--- TASK INPUTS ---

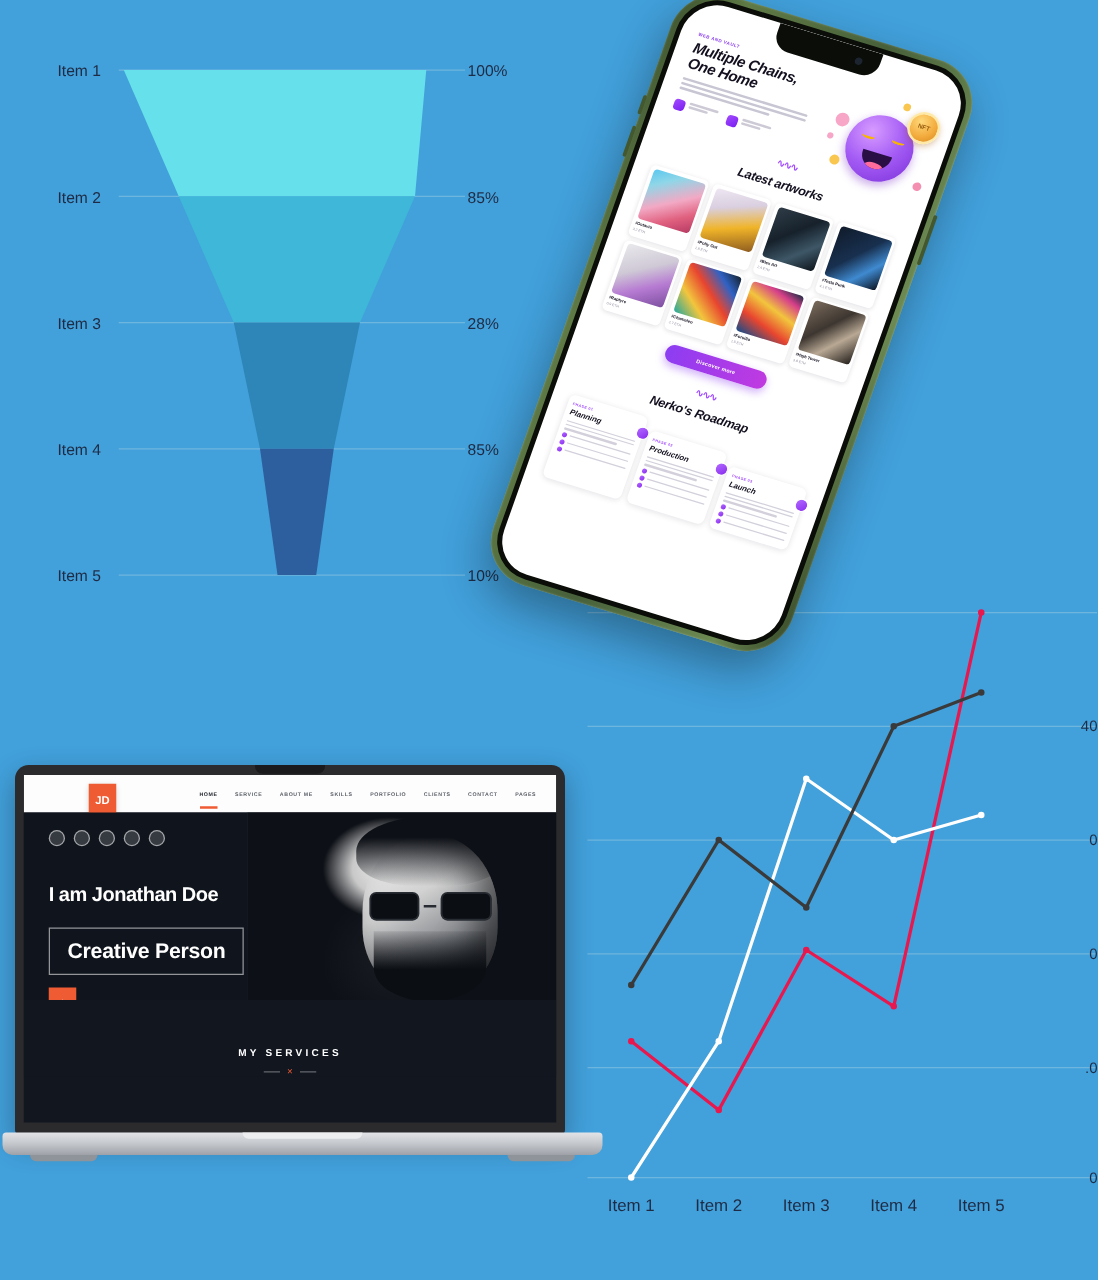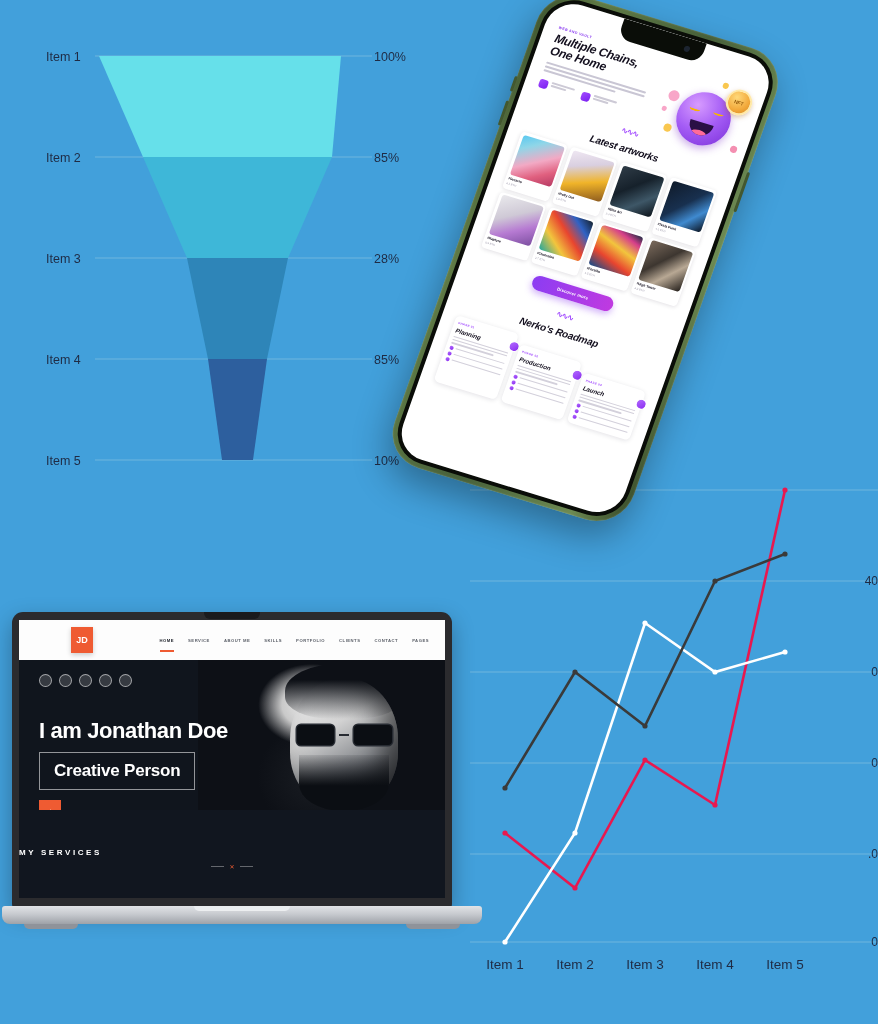--- a/index.html
+++ b/index.html
@@ -190,21 +190,21 @@
     position:absolute; left:50%; top:0; transform:translateX(-50%);
     width:96px; height:5px; background:#eceef0; border-radius:0 0 6px 6px;
   }
   .lt-foot {
     position:absolute; top:312px; width:54px; height:5px;
     background:#8f939a; border-radius:0 0 5px 5px;
   }
 
   
   .ls-nav {
-    height:40px; background:#fdfdfd; display:flex; align-items:center;
+    height:30px; background:#fdfdfd; display:flex; align-items:center;
     padding:0 10px; position:relative;
   }
   .ls-logo {
     width:22px; height:26px; background:#ef5b32; position:absolute;
     left:52px; top:7px; display:flex; align-items:center; justify-content:center;
     color:#fff; font-size:9px; font-weight:800; box-shadow:0 2px 5px rgba(0,0,0,.2);
   }
   .ls-menu { display:flex; gap:14px; margin-left:auto; margin-right:6px; }
   .ls-menu-item { font-size:4.2px; font-weight:700; letter-spacing:.5px; color:#5c6069; text-transform:uppercase; position:relative; }
   .ls-menu-item.active { color:#1b1f27; }
@@ -241,33 +241,33 @@
     background:linear-gradient(180deg,rgba(10,12,17,.1) 0%,#0b0e13 55%);
     border-radius:0 0 48% 48%;
   }
   .ls-dots { position:absolute; left:20px; top:14px; display:flex; gap:7px; }
   .ls-dot {
     width:13px; height:13px; border-radius:50%;
     background:rgba(255,255,255,.16); border:1.6px solid rgba(255,255,255,.55);
   }
   .ls-h1 {
     position:absolute; left:20px; top:58px; color:#fff;
-    font-size:22px; font-weight:700; letter-spacing:-.4px; white-space:nowrap;
+    font-size:16px; font-weight:700; letter-spacing:-.4px; white-space:nowrap;
   }
   .ls-box {
     position:absolute; left:20px; top:92px; padding:8px 14px;
     border:1.4px solid rgba(255,255,255,.55);
   }
   .ls-box span { color:#fff; font-size:17px; font-weight:600; letter-spacing:-.2px; white-space:nowrap; }
   .ls-cta {
     position:absolute; left:20px; top:140px; width:22px; height:22px;
     background:#ef5b32; display:flex; align-items:center; justify-content:center;
     color:#fff; font-size:8px; font-weight:800;
   }
-  .ls-services { background:#11161f; padding-top:38px; }
+  .ls-services { background:#11161f; padding-top:38px; text-align:center; }
   .ls-svc-title {
     color:#fff; font-size:8px; font-weight:800; letter-spacing:2.6px;
   }
   .ls-svc-rule {
     margin:6px auto 0; display:flex; align-items:center; justify-content:center; gap:5px;
     color:#ef5b32; font-size:6px;
   }
   .ls-svc-rule i { display:block; width:13px; height:1px; background:rgba(255,255,255,.35); }
 </style>
 </head>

---

WHAT TO DO: In the data above, which lines lie between the line with "font-size:4.2px; font-weight:700; letter-spacing:.5px;" and the line with "width:13px; height:13px; border-radius:50%;", inclusive? Print those lines exactly and nothing else.

WRITTEN REPLY:
   .ls-menu-item { font-size:4.2px; font-weight:700; letter-spacing:.5px; color:#5c6069; text-transform:uppercase; position:relative; }
   .ls-menu-item.active { color:#1b1f27; }
@@ -241,33 +241,33 @@
     background:linear-gradient(180deg,rgba(10,12,17,.1) 0%,#0b0e13 55%);
     border-radius:0 0 48% 48%;
   }
   .ls-dots { position:absolute; left:20px; top:14px; display:flex; gap:7px; }
   .ls-dot {
     width:13px; height:13px; border-radius:50%;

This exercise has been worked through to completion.